== WHAT TO PRODUCE ==
Set down the whole listing that follows, precisely as written.

== == ==

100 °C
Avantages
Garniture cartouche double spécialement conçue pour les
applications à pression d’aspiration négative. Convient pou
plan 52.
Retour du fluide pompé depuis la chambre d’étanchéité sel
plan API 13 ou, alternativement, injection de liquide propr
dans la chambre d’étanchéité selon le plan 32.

== == ==

== RESPONSE TO THE TASK ==
100 °C
Avantages
Garniture cartouche double spécialement conçue pour les
applications à pression d’aspiration négative. Convient pou
plan 52.
Retour du fluide pompé depuis la chambre d’étanchéité sel
plan API 13 ou, alternativement, injection de liquide propr
dans la chambre d’étanchéité selon le plan 32.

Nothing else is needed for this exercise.